Cuando salí de Cuba yo cantaba “La canción de El elegido”.

Salí de Cuba, con la firme idea de que la emigración era pan comido, llegar y besar al santo. Porque los cubanos somos más inteligentes que todos, somos más de todo que todos. ¡Coño, si es que somos cubanos!
Yo, el extraterrestre, llegué a Alemania con esa idea. Y créanme; no hay mejor lugar en el mundo real para poner a un equivocado en su sitio, para bajarle las ínfulas a un charlatán por muy cubano que este sea, que la áspera Alemania.

Tres días después de aterrizar en Berlín, en inmigración, aquella señora rolliza me soltaba en mi cara que «Alemania había llegado hasta aquí sin mí y podía seguir haciendo historia sin mi presencia, así que o me acogía al buen vivir alemán o me iba a cantar victorias en otra parte”. Así, lo dijo; sin vaselina.

O aquella otra vez, cuando en la Cámara de arquitectos de Berlín mostré orgulloso mi diploma de arquitecto cubano. Ese que recibimos escrito a mano con letra gótica, enrollado en un papel transparente y amarrado en una cinta dorada. Así todo cheo. Cuando me entregaron el documento electrónico que me acreditaba como miembro de esa cámara, entendí la razón de las carcajadas de los colegas alemanes. Silenciosamente enrollé aquel papiro que traía de La Habana y lo desaparecí en el fondo de alguna gaveta.

Puedo contar los mil y un encontronazos que me fueron dando forma hasta ser el que hoy soy. Pero no vale la pena «emborronar cuartillas». Créanme, no hay mejor país que Alemania para poner en su sitio a un charlatán, por muy cubano que sea.

¿Y a qué viene esto ahora? ¿Qué tiene que ver con la foto?No sé, no tengo idea.

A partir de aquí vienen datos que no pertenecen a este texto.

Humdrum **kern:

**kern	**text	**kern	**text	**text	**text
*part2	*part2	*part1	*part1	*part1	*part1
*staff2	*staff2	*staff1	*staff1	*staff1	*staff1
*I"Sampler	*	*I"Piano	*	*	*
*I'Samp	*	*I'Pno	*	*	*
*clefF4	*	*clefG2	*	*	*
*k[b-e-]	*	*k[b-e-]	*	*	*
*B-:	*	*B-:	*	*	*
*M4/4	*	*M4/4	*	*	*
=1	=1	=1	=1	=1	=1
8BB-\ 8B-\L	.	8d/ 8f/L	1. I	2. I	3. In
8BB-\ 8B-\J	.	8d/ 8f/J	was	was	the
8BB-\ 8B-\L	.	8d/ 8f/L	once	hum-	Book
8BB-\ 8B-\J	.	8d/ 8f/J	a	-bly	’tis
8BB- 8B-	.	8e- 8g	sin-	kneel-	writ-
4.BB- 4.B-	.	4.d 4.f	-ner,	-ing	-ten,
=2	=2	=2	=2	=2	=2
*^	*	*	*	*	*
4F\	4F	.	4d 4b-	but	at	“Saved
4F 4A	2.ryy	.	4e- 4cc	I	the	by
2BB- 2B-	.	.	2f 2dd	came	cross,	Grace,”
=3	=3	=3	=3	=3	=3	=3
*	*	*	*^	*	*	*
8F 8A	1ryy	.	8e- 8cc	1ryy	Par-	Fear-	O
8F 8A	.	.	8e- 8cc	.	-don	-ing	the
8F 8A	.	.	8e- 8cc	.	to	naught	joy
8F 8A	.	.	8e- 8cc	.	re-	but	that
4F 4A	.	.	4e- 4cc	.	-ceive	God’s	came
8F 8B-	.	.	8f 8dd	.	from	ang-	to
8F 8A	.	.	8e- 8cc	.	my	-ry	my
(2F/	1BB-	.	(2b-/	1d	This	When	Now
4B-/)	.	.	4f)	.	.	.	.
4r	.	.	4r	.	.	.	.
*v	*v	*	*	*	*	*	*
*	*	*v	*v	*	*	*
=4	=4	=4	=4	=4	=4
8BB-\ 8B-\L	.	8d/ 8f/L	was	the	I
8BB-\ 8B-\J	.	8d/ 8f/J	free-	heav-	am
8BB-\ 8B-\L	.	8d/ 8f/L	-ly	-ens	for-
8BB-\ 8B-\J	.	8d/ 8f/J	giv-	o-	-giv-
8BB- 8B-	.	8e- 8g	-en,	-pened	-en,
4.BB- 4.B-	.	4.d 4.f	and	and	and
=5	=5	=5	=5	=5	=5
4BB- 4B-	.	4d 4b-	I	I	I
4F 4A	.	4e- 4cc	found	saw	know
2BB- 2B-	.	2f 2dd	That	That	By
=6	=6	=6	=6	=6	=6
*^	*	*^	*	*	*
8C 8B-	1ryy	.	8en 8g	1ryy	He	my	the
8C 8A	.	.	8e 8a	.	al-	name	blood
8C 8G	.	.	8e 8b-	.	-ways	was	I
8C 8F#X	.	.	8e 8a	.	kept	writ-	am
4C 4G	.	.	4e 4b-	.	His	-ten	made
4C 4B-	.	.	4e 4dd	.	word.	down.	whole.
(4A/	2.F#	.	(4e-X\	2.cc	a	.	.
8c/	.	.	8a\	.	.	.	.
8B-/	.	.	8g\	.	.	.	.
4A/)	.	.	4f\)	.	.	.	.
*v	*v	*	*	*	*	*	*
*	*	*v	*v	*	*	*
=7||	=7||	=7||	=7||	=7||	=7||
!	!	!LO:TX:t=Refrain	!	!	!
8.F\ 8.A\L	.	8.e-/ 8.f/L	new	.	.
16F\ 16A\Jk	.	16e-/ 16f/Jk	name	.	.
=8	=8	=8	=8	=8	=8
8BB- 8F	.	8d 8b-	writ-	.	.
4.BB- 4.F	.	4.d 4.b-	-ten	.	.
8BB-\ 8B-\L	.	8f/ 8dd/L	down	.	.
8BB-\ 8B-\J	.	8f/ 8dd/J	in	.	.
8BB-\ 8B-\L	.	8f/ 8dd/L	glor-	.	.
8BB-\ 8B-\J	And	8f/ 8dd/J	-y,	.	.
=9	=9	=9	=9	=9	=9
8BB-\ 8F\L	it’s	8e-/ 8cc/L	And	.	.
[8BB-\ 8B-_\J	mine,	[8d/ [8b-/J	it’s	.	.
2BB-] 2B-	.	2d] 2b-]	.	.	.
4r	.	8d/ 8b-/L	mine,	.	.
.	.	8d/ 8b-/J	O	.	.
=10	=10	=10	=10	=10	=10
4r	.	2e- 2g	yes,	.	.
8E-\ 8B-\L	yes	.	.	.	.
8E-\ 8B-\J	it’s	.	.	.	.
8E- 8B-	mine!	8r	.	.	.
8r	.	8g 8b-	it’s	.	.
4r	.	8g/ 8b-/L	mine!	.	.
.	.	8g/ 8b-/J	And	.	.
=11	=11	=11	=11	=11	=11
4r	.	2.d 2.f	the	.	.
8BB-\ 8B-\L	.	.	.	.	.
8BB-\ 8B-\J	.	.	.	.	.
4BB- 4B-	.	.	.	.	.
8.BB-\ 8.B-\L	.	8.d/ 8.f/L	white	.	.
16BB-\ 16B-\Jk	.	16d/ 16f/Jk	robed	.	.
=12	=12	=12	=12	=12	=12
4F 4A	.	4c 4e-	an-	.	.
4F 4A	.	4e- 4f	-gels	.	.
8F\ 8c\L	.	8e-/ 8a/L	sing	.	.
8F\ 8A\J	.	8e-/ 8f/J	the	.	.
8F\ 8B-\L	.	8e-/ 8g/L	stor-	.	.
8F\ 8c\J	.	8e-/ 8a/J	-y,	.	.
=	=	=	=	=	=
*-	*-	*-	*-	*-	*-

Me vinieron tales pensamientos a la cabeza al ver las fotos de cubanos tomando ron metidos hasta la cintura en aguas albañales. Pensé en eso al leer comentarios defensivos venidos de la isla: “los cubanos somos así”, “al buen tiempo buena cara”, “Envidia que ustedes no pueden hacerlo” me decían.
Y tienen razón. De verdad que hoy, en Alemania, no puedo bañarme en aguas albañales. Literalmente. Porque aquí aprendí que las aguas albañales y las personas van por diferentes rumbos.

Y ese es el problema, que eso lo aprendí aquí.

Hace 20 años, yo pensaba así, como esos cubanos de cara alegre de la foto. Hace 20 años yo, como ellos, no tenía idea del mundo, ni de que un mundo mejor es posible. De hecho, no sabía que un mundo mejor ya existe; que hay playas más hermosas, cielos más azules, gente más divertida pero que se divierte de otra manera.

Esa es la paradoja: ¿cómo explicarle a esos cubanos, que el mundo, como dijo el Gnomo”, empieza “donde se acaba el cielo y empieza el Sky”?